刑法による訴訟を刑事訴訟、裁判を刑事裁判といいます。ここでは逮捕され容疑をかけられた人を「被疑者」、検察官によって刑事裁判にかけられると「被告人」といいます。また被告人を弁護する弁護士の他に、被告人の罪を立証しようとする「検察官」が裁判に参加します。
条文の数でいうと、刑法は246条までなので、民法より大幅に少ないです。
冒頭に紹介したドローンのケースでは、状況や傷の深さなどにもよりますが、多くは業務上過失致傷罪が成立し、5年以下の懲役若しくは禁錮又は100万円以下の罰金が課されます。
まとめ
民法と刑法では、規定されたルールの性質が異なります。
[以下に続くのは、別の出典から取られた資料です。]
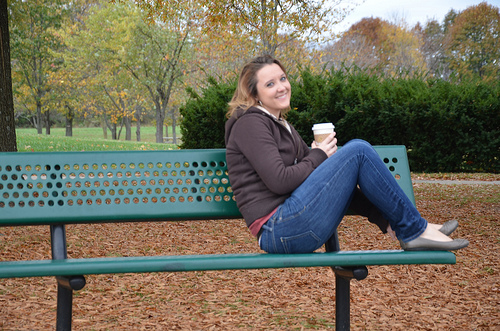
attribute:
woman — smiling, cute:
[211, 46, 478, 255]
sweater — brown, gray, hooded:
[218, 95, 330, 239]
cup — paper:
[309, 118, 338, 154]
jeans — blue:
[259, 135, 429, 255]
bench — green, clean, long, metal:
[2, 143, 461, 283]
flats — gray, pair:
[395, 219, 470, 255]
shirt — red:
[246, 208, 278, 237]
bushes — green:
[177, 64, 494, 177]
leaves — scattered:
[107, 277, 320, 329]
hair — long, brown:
[224, 60, 266, 116]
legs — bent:
[262, 133, 425, 251]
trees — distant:
[7, 2, 194, 135]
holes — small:
[84, 166, 191, 204]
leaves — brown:
[132, 143, 155, 152]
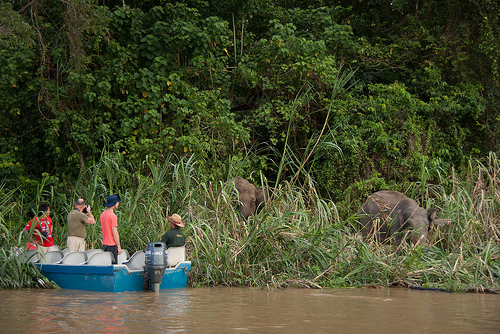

民法は当事者間の平等で合理的な解決のための指針、刑法は社会生活における禁止事項の明確化とそれらの抑止という役割を担っています。それぞれが有効に機能することにより、国家が成り立っているといえるでしょう。
以上、この記事では、「民法」と「刑法」の違いについて解説しました。
- 民法 個人間の紛争に適用
- 刑法 国家により個人の犯罪行為に適用
いかがでしたでしょうか。「民法」と「刑法」は数多くある法律のうちの2つ、というだけではありません。色々な違いがあります。
先ほど条文はそれぞれ1044条まで、246条までといいましたが、民法典や刑法典に収まりきらなかった規定が「特別法」として非常に多く存在します。司法試験は最難関の国家資格といわれていますが、この条文の数からも法律家への道の険しさが伝わるのではないでしょうか。